How to care for your ears and prevent hearing loss

How to care for your ears and prevent hearing loss. You must be diligent in protecting your ears because the damage is pervasive and irreversible. Here we are going to explore the key features of hearing and how we can protect ourselves from our auditorily toxic environment.

3 Steps to Better Hearing Health provided by ASHA

  • lower the volume (never go past 5/10)

  • limit the time spent listening

  • wear earphones that go around the ear or fit deeper into the ear to better isolate wanted sound and reduce the need to increase the volume

Sound exposure isn’t just about causing hearing loss, it is known to impact cognitive performance in adults as well as negatively impact a child’s development.

Numerous studies have found that “depending on characteristics of sounds and tasks— noise of low to moderate intensity may in fact evoke substantial impairments in performance.”

Not all sounds are created equally and there is a difference between Chopin and a jackhammer however, blasting Chopin is just as damaging as a jackhammer.

Hearing loss is known to cause isolation which leads to depression which has significant health effects including cognitive deficits and memory loss. It has devastating effects on one’s quality of life.  

Hearing is the process of turning vibrations from the environment into recognizable information.

There are 3 parts to the ear. The Inner, Middle, and Outer. The inner ear contains the cochlea which has little hairs in it that vibrate in relation to the sounds transmitted against the tympanic membrane (ear drum).

Those signals created by the hairs are transmuted into electro-chemical signals that the brain integrates into sounds via the 8th cranial nerve. The hairs differ in size and volume as they spiral throughout the shell-shaped cochlea. The smaller hairs pick up higher frequency sounds and are the first to get damaged.

Frequency_mapping_in_human_ear_and_brain_-_10.1371_journal.pbio.0030137.g001-L.jpg

Higher FQ sounds in speech are s,h,f. You can see in this speech banana the range of sounds that are impacted by hearing loss. Not hearing certain sounds has a pervasive effect on your comprehension.
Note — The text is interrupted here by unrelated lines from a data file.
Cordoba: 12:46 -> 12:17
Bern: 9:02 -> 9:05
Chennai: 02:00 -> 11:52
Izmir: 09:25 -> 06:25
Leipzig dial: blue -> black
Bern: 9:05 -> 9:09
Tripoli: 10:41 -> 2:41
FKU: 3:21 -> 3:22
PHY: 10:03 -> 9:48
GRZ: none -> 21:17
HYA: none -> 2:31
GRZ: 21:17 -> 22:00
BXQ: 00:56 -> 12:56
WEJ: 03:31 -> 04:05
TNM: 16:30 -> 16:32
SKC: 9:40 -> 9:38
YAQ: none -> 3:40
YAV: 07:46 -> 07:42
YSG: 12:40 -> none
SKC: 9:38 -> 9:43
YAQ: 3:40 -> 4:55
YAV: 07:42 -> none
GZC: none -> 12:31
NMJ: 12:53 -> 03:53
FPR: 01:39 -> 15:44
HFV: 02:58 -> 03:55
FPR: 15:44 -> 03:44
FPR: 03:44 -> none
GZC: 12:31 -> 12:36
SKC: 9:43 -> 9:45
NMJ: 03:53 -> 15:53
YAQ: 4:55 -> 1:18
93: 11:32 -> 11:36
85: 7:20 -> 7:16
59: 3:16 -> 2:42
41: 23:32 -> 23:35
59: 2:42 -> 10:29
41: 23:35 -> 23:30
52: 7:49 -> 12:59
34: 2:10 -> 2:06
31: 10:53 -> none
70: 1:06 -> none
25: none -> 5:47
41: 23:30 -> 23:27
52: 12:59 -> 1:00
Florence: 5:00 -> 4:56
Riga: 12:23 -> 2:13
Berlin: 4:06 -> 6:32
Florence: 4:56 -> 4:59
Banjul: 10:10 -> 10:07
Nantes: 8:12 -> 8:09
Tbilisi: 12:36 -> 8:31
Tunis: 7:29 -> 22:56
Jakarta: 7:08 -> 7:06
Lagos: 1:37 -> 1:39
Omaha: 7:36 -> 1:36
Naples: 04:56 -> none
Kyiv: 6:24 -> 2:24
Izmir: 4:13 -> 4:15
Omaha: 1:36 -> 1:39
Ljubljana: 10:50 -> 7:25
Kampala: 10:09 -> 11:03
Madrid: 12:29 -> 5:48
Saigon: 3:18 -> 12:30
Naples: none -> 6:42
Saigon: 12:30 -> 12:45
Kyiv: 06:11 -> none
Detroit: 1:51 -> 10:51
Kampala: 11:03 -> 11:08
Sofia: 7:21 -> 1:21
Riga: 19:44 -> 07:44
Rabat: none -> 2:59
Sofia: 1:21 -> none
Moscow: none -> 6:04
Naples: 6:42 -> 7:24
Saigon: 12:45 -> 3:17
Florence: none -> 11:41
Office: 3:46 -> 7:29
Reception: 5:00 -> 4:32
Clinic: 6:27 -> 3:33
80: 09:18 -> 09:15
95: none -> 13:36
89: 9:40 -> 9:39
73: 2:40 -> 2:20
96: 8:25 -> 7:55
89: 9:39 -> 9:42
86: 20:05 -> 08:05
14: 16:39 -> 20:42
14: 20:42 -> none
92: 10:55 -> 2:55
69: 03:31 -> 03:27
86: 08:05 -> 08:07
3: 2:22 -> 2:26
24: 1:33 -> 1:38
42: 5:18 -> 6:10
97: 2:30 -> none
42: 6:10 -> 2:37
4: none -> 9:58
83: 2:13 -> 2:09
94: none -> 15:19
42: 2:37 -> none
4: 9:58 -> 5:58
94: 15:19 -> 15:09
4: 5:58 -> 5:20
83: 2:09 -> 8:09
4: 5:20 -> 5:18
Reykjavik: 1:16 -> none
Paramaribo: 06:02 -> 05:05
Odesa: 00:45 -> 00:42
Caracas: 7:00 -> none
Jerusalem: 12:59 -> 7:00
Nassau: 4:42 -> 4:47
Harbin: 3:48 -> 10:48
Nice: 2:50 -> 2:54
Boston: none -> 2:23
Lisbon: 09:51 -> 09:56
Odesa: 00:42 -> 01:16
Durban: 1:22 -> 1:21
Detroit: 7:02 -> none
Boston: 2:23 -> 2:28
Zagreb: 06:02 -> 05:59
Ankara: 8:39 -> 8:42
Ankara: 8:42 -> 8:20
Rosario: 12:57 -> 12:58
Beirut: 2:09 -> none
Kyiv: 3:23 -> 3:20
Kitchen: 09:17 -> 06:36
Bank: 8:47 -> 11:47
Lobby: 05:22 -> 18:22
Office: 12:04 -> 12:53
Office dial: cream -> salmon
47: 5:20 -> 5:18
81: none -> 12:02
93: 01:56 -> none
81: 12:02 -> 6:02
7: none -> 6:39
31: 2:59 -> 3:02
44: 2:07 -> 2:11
Herein lies the most misunderstood problem with hearing loss.

When the hairs get damaged, it isn’t just the ability to hear the sound that is affected, it is the ability to understand. It is not a matter of increasing the sound, as hearing aids do, it is a matter of damaging comprehension.

Take care of your ears by avoiding continued exposure to high decibel sounds. This can be deceiving because your ears adapt to loud sounds by shifting your auditory threshold.

This is what happens after a concert. Before the band came on you could hear your friend next to you speaking at a relatively normal volume. But after the show, you are both shouting into each other’s ears because the threshold has shifted and is significantly higher now due to the ringing in your ears from blasting speakers during the show.

The ringing in your ears makes it difficult to hear sounds that were easily heard before the exposure. By forcing your ears to constantly adjust to loud sounds, you shift your auditory threshold and put duress on the hairs in your cochlea.

Tinnitus is chronic ringing in the ears which affects 15-20% of people and it is a sign of damage to the hairs in the cochlea which will eventually result in hearing loss.

Earplugs help to reduce the impact but if you are in a sustained environment of consistent high decibel exposure, you want noise-canceling headphones. There is a common misconception that you fight outside noise by increasing the volume of your earplugs, but this compounds the problem. You are replacing one loud sound with another.

Blasting Chopin over the jackhammer isn’t going to help your ears. Noise-canceling headphones that go over the ears significantly reduce the background noise so you maintain a healthy threshold without having a volume battle with your environment.

You can manage this by never putting your headphones over 50%. 5/10 is the ideal sound level because it does not tax your cochlea while allowing you to have a level threshold.

If wherever you are is competing with the volume at 50% then you should limit your time there as much as possible. If you are in the environment for a prolonged period, consider getting noise-canceling headphones. It the best you can do for your ears.

TV volume is another huge culprit in the war on our ears. We often set the volume too high so our ears are constantly adjusting to the blasting volume. For most TV’s you can attune your ears to comfortable enjoy it at no more than ¼ - 1/8 of the volume. My TV goes up to 45, but I taught the kids to never go past 10 and 8 is our usual level.

TV settings are also deceiving. The volume difference between speech, music and explosions is completely out of synch. You blast it to hear the characters talk only to have your ear drum rung out a second later when the massive explosion is 50x the volume. Closed captions counter this by allowing you to adjust the volume to a manageable level without worrying about hearing the dialogue because you are reading it. It also increases comprehension because you retain more information when reading.

You will also notice the deliberate increase in volume for commercials on streaming services. These are the sneaky ways that higher decibel sounds invade your home.

To recap:

-Mild to moderately loud sounds negatively impact cognition and performance in adults and disruptions development in children.

-Hearing loss affects understanding, not just perception of sounds

-lower the volume (never go past 5/10) and use closed captions

-limit the time spent in loud places

-wear earphones that go around the ear or fit deeper into the ear to better isolate wanted sound and reduce the need to increase the volume.